Now that we’ve learned how to sort the data in our container, let’s go back and revisit the concept of searching once again. Does our approach change when we know the data has been sorted?

Our intuition tells us that it should. Recall that we discussed how much easier it would be to find a particular paper in a sorted filing cabinet rather than just searching through a random pile of papers on the floor. The same concept applies to data in our programs.

The most commonly used searching algorithm when dealing with sorted data is binary search. The idea of the algorithm is to compare the value in the middle of the container with the value we are looking for. In this case, let’s assume the container is sorted in ascending order, so the smaller elements are before the larger ones. If we compare our desired value with the middle value, there are three possible outcomes:

the value in the middle is equal to the desired value. We have found the element!
the value in the middle is less than the desired value. Since the container is ordered in ascending order, we must search for the value in the second half of the container.
the value in the middle is greater than the desired value. Since the container is ordered in ascending order, we must search for the value in the first half of the container.

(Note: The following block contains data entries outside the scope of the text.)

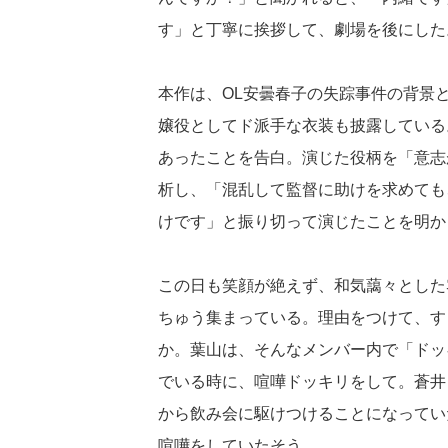
す」と丁寧に挨拶して、劇場を後にした
本作は、OL安曇春子の失踪事件の背景
嬢役としてド派手な衣装も披露している
あったことを告白。演じた役柄を「意志
析し、「混乱して監督に助けを求めても
けです」と振り切って演じたことを明か
この日も笑顔が絶えず、和気藹々とした
ちゅう集まっている。理由をつけて、す
か。葉山は、そんなメンバー内で「ドッ
でいる時に、喧嘩ドッキリをして。蒼井
から飲み会に駆けつけることになってい
喧嘩をしていたそう。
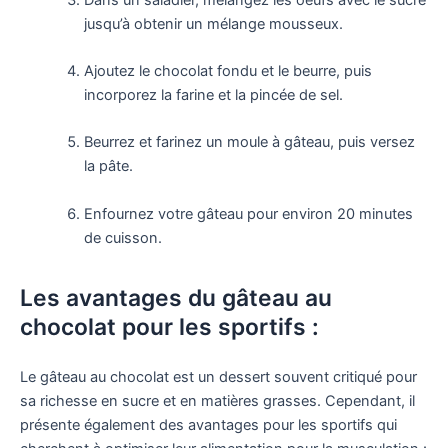
jusqu’à obtenir un mélange mousseux.
Ajoutez le chocolat fondu et le beurre, puis
incorporez la farine et la pincée de sel.
Beurrez et farinez un moule à gâteau, puis versez
la pâte.
Enfournez votre gâteau pour environ 20 minutes
de cuisson.
Les avantages du gâteau au
chocolat pour les sportifs :
Le gâteau au chocolat est un dessert souvent critiqué pour
sa richesse en sucre et en matières grasses. Cependant, il
présente également des avantages pour les sportifs qui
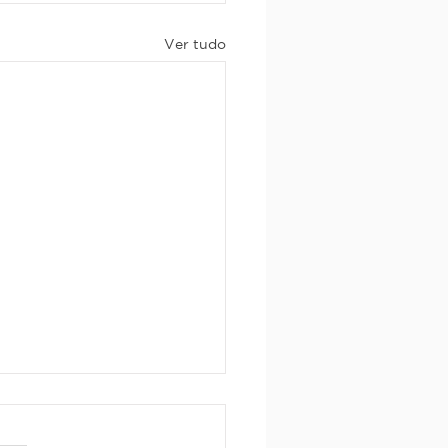
Ver tudo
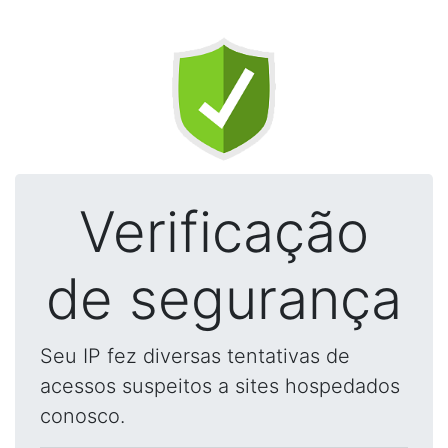
Verificação
de segurança
Seu IP fez diversas tentativas de
acessos suspeitos a sites hospedados
conosco.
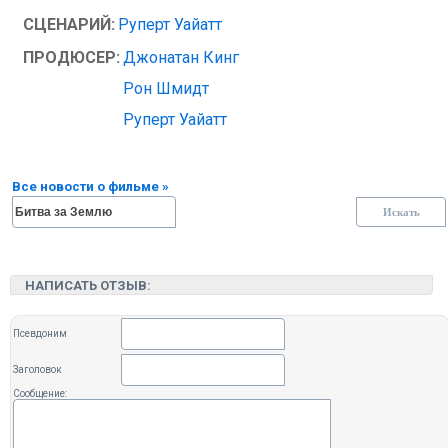
СЦЕНАРИЙ:
Руперт Уайатт
ПРОДЮСЕР:
Джонатан Кинг
Рон Шмидт
Руперт Уайатт
Все новости о фильме »
НАПИСАТЬ ОТЗЫВ:
Псевдоним
Заголовок
Сообщение:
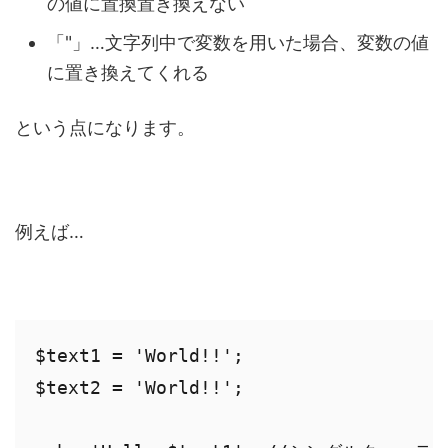
の値に置換置き換えない
「"」…文字列中で変数を用いた場合、変数の値
に置き換えてくれる
という点になります。
例えば…
$text1 = 'World!!'; 

$text2 = 'World!!';
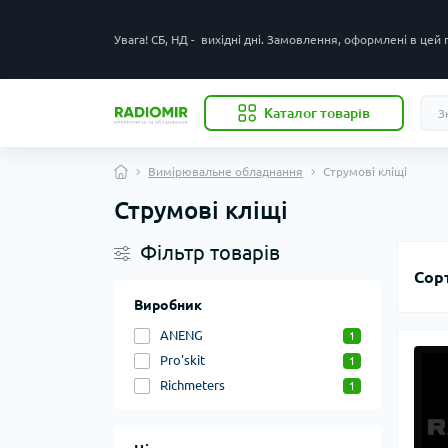
Увага! СБ, НД - вихідні дні. Замовлення, оформлені в цей
Каталог товарів
Вимірювальне обладнання
Струмові кліщі
Струмові кліщі
Фільтр товарів
Сор
Виробник
ANENG
1
Pro'skit
1
Richmeters
1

Once an occurrence of the desired value is found, we can also look at the values before it to see if there any more of the desired values in the container. Since it is sorted, they should all be grouped together. If we want our algorithm to return the index of the first occurrence of the desired value, we can simply move toward the front of the array until we find that first occurrence.

Binary Search Example

Let’s work through a quick example of the binary search algorithm to see how it works in practice. Let’s assume we have the array shown in the diagram below, which is already sorted in ascending order. We wish to find out if the array contains the value 5. So, we’ll store that in our value variable. We also have variables start and end representing the first and last index in the array that we are considering.

First, we must calculate the middle index of the array. To do that, we can use the following formula.

$$ \text{int}((\text{start} + \text{end}) / 2) $$

In this case, we’ll find that the middle index is 5.

Next, we’ll compare our desired value with the element at the middle index, which is 2. Since our desired value 5 is greater than 2, we know that 5 must be present in the second half of the array. We will then update our starting value to be one greater than the middle element and start over. In practice, this could be done either iteratively or recursively. We’ll see both implementations later in this section. The portion of the array we are ignoring has been given a grey background in the diagram below.

Once again, we’ll start by calculating a new middle index. In this case, it will be 8.

The value at index 8 is 7, which is greater than our desired value 5. So we know that 5 should be in the first half of the array from index 6 through 10. We need to update the end variable to be one less than middle and try once again.

We’ll first calculate the middle index, which will be 6. This is because (6 + 7) / 2 is 6.5, but when we convert it to an integer it will be truncated, resulting in just 6.

Since the value at index 6 is 4, which is less than our desired value 5, we know that we should be looking at the portion of the array which comes after our middle element. Once again, we’ll update our start index to be one greater than the middle and start over.

In this case, since both start and end are the same, we know that the middle index will also be 7. We can compare the value at index 7 to our desired value. As it turns out, they are a match, so we’ve found our value! We can just return middle as the index for this value. Of course, if we want to make sure it is the first instance of our desired value, we can quickly check the elements before it until we find one that isn’t our desired value. We won’t worry about that for now, but it is something that can easily be added to our code later.